Items listed in a dataset:
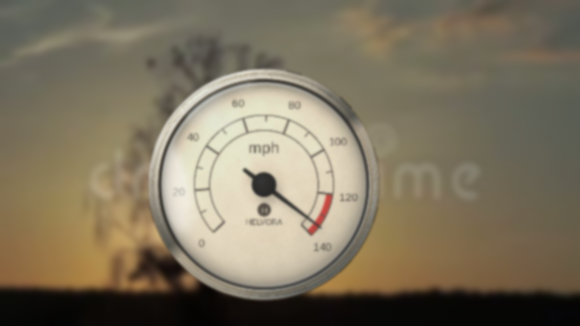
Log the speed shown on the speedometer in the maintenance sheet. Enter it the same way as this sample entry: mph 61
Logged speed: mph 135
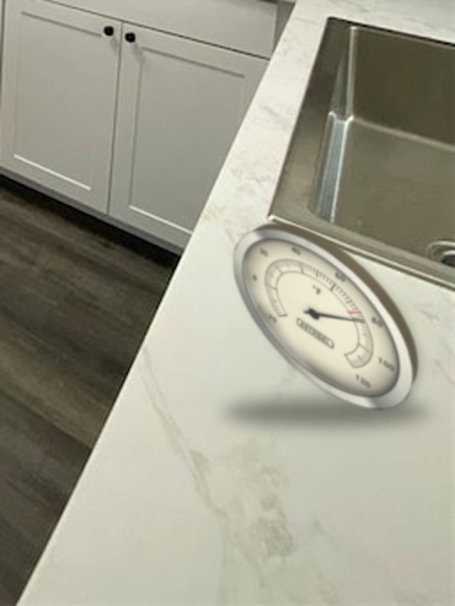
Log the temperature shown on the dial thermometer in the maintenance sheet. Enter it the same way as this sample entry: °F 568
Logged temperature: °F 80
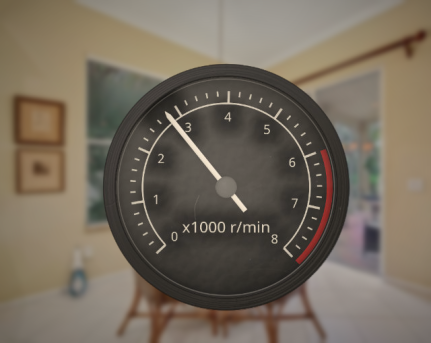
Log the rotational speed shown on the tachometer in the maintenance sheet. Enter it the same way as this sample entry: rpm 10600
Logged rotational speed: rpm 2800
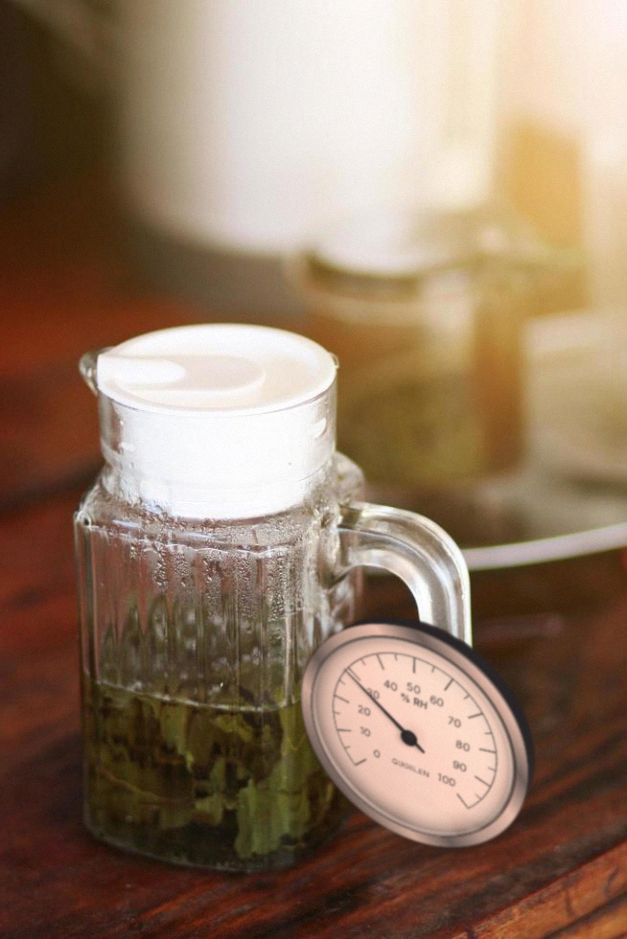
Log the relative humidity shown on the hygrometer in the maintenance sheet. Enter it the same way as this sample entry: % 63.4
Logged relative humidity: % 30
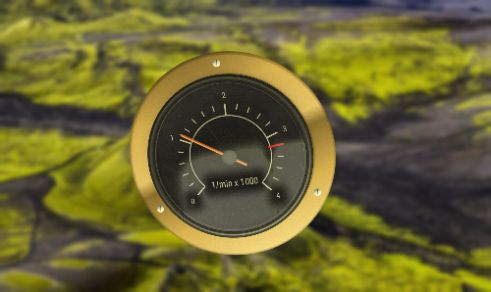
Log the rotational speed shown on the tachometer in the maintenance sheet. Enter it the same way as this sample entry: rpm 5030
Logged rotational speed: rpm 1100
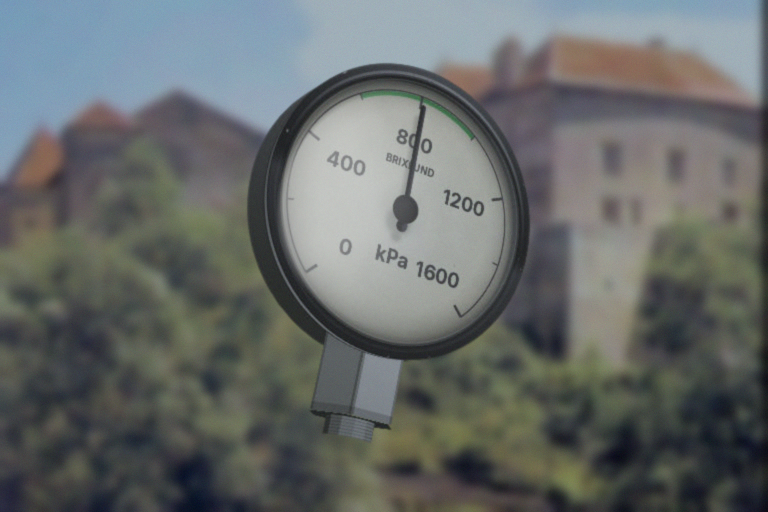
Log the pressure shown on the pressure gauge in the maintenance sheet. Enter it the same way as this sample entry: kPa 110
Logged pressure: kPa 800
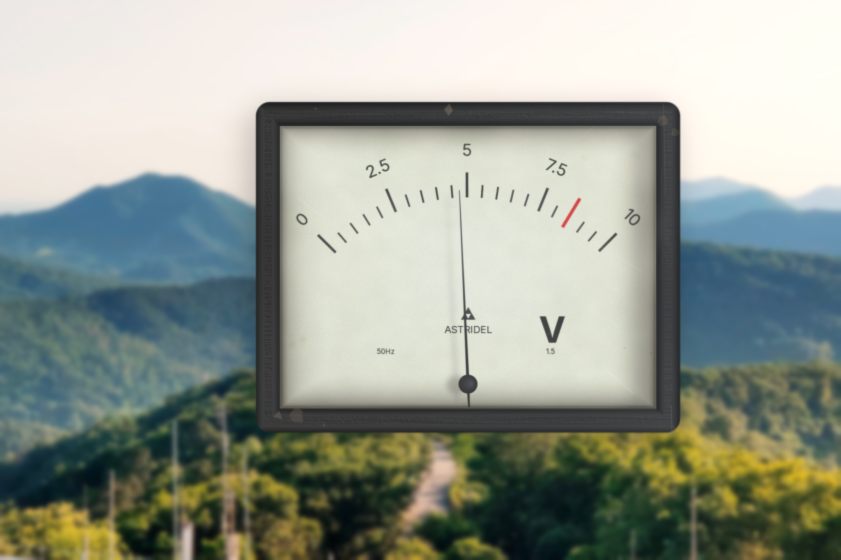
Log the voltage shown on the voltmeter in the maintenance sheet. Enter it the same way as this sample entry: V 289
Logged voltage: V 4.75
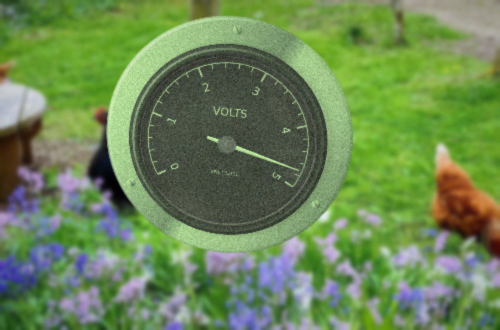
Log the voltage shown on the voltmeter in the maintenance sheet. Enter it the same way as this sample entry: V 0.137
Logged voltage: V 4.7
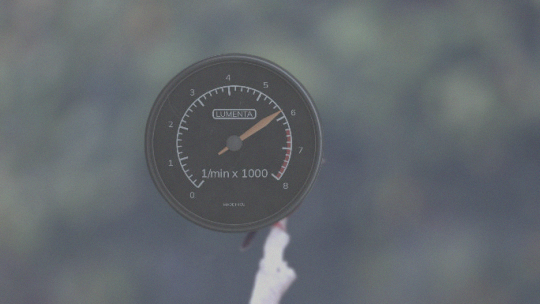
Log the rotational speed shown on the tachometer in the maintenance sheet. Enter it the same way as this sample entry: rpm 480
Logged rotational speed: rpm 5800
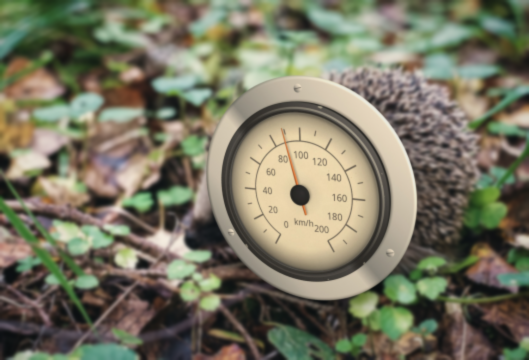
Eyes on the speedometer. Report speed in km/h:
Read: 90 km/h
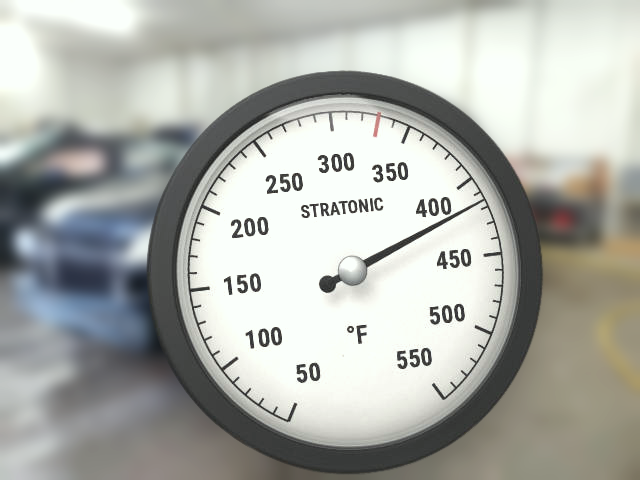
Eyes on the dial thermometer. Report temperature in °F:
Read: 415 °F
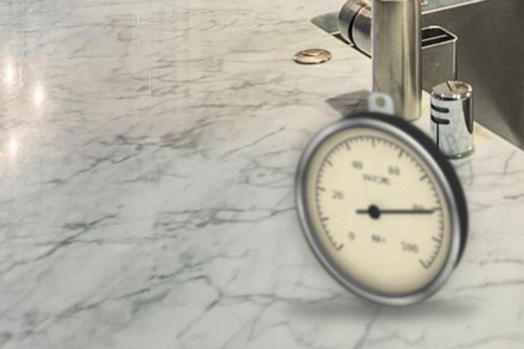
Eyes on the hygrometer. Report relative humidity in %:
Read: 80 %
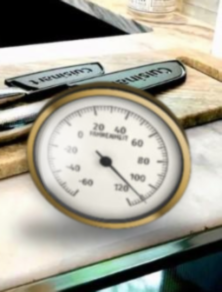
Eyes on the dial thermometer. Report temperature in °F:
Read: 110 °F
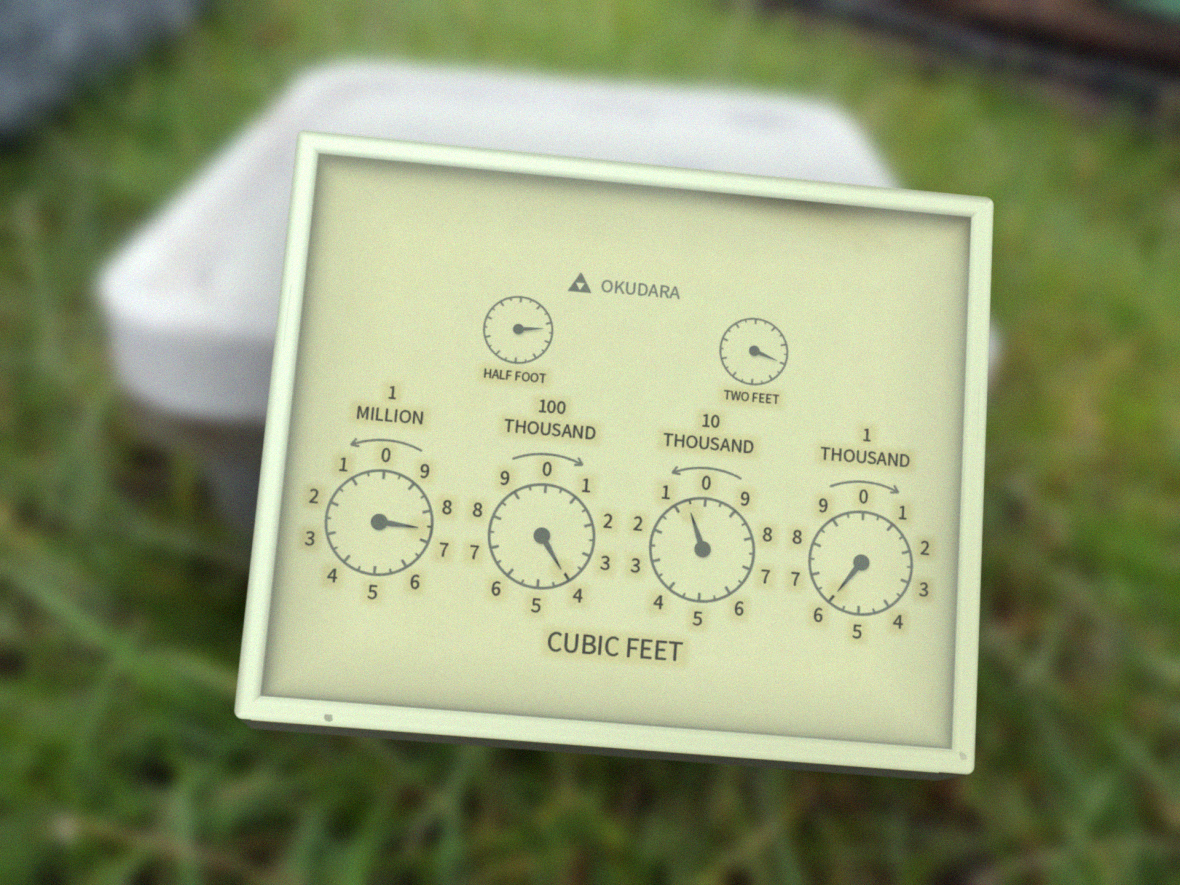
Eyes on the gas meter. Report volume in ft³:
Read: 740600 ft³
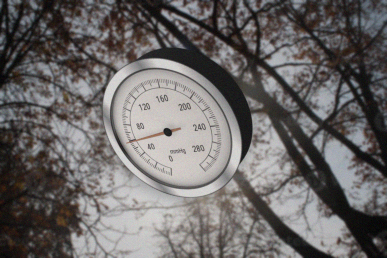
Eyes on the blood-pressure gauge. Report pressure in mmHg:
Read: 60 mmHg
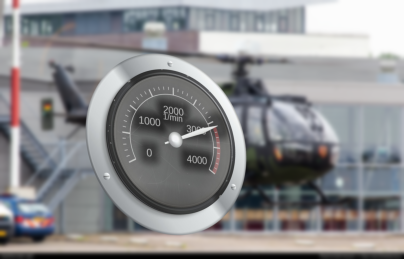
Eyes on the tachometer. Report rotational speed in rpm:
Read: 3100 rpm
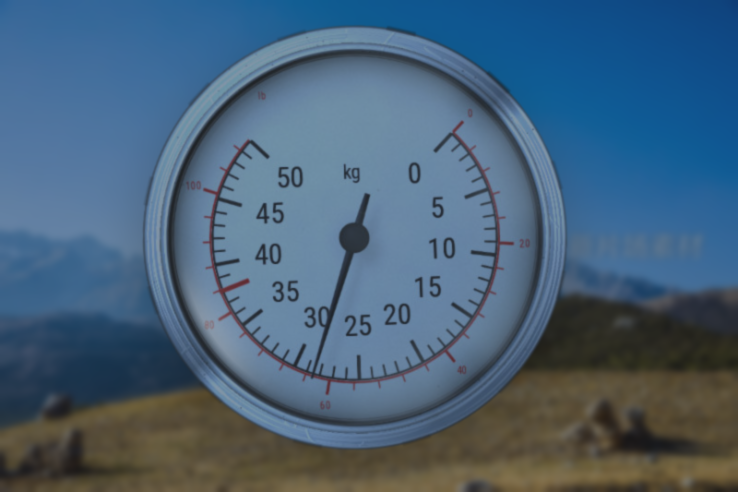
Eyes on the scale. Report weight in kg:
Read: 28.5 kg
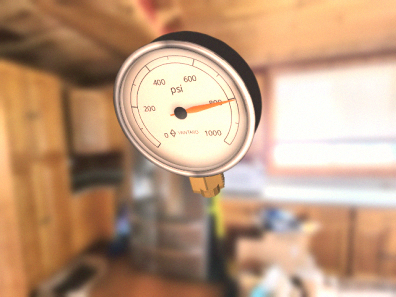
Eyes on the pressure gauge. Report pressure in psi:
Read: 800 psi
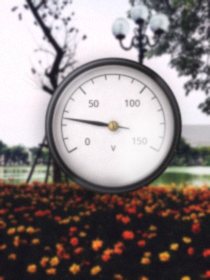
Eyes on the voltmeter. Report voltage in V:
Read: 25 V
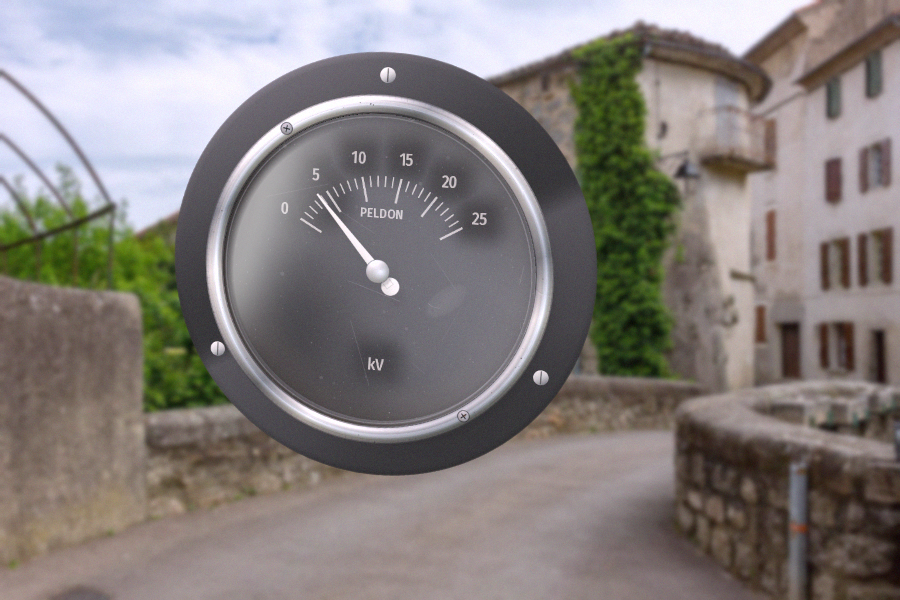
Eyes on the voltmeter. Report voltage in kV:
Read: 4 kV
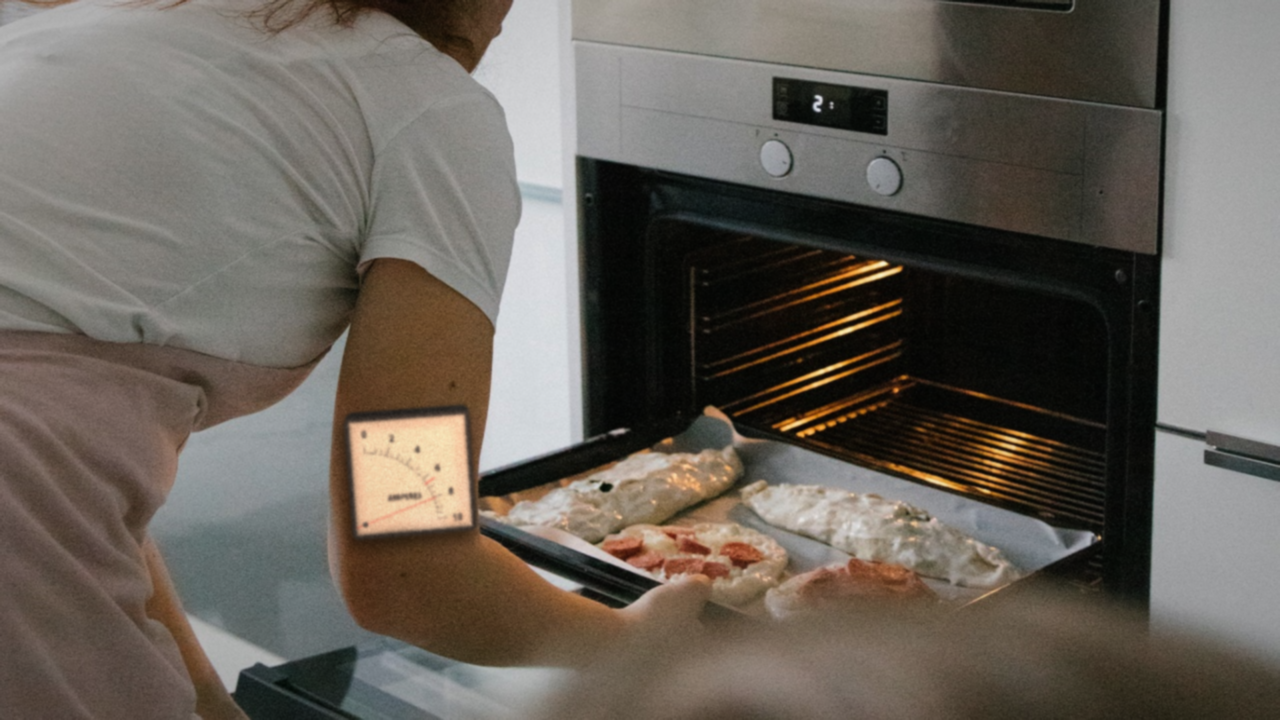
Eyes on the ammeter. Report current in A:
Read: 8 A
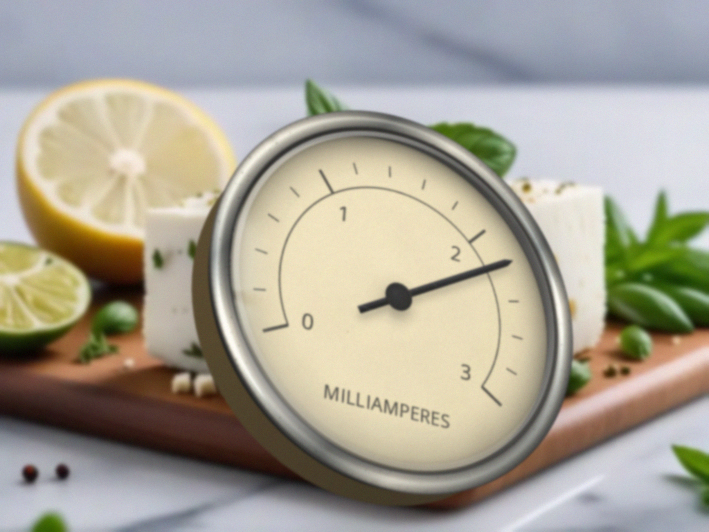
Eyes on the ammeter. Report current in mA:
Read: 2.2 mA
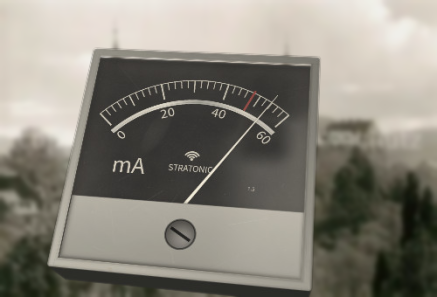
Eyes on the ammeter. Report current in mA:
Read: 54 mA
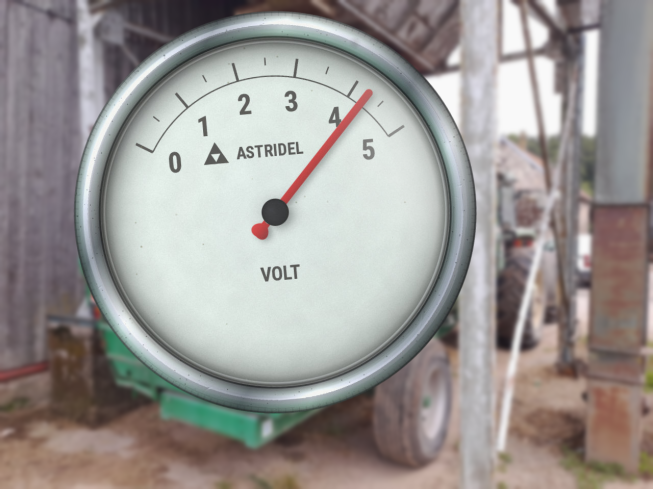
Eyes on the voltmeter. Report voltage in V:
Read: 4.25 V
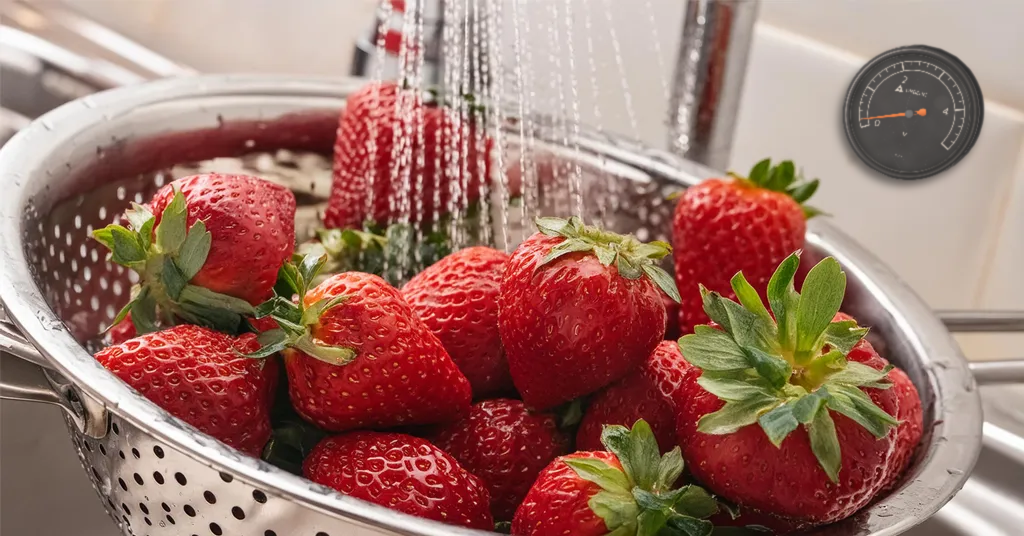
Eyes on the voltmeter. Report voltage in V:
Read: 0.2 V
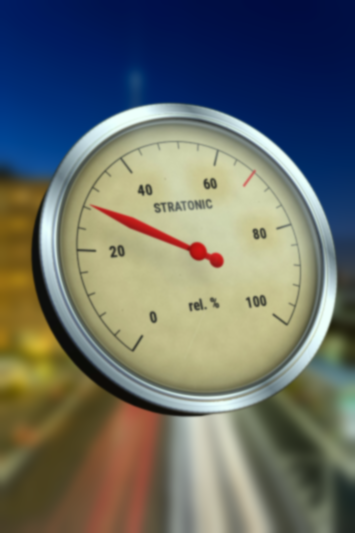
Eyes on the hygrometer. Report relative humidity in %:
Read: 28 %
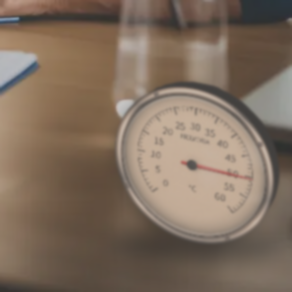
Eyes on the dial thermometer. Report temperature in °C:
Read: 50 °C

### WHAT THE TASK ASKS
Could you copy every one of the items above word for word, leaving out the pictures?

### RESPONSE
Log the speed shown on the speedometer in the maintenance sheet. Enter it the same way as this sample entry: mph 61
Logged speed: mph 135
Log the temperature shown on the dial thermometer in the maintenance sheet. Enter it the same way as this sample entry: °F 568
Logged temperature: °F 80
Log the rotational speed shown on the tachometer in the maintenance sheet. Enter it the same way as this sample entry: rpm 10600
Logged rotational speed: rpm 2800
Log the relative humidity shown on the hygrometer in the maintenance sheet. Enter it the same way as this sample entry: % 63.4
Logged relative humidity: % 30
Log the rotational speed shown on the tachometer in the maintenance sheet. Enter it the same way as this sample entry: rpm 5030
Logged rotational speed: rpm 1100
Log the pressure shown on the pressure gauge in the maintenance sheet. Enter it the same way as this sample entry: kPa 110
Logged pressure: kPa 800
Log the voltage shown on the voltmeter in the maintenance sheet. Enter it the same way as this sample entry: V 289
Logged voltage: V 4.75
Log the voltage shown on the voltmeter in the maintenance sheet. Enter it the same way as this sample entry: V 0.137
Logged voltage: V 4.7
Log the rotational speed shown on the tachometer in the maintenance sheet. Enter it the same way as this sample entry: rpm 480
Logged rotational speed: rpm 5800
Eyes on the speedometer. Report speed in km/h:
Read: 90 km/h
Eyes on the dial thermometer. Report temperature in °F:
Read: 415 °F
Eyes on the hygrometer. Report relative humidity in %:
Read: 80 %
Eyes on the dial thermometer. Report temperature in °F:
Read: 110 °F
Eyes on the gas meter. Report volume in ft³:
Read: 740600 ft³
Eyes on the blood-pressure gauge. Report pressure in mmHg:
Read: 60 mmHg
Eyes on the tachometer. Report rotational speed in rpm:
Read: 3100 rpm
Eyes on the scale. Report weight in kg:
Read: 28.5 kg
Eyes on the pressure gauge. Report pressure in psi:
Read: 800 psi
Eyes on the voltmeter. Report voltage in V:
Read: 25 V
Eyes on the voltmeter. Report voltage in kV:
Read: 4 kV
Eyes on the ammeter. Report current in A:
Read: 8 A
Eyes on the ammeter. Report current in mA:
Read: 2.2 mA
Eyes on the ammeter. Report current in mA:
Read: 54 mA
Eyes on the voltmeter. Report voltage in V:
Read: 4.25 V
Eyes on the voltmeter. Report voltage in V:
Read: 0.2 V
Eyes on the hygrometer. Report relative humidity in %:
Read: 28 %
Eyes on the dial thermometer. Report temperature in °C:
Read: 50 °C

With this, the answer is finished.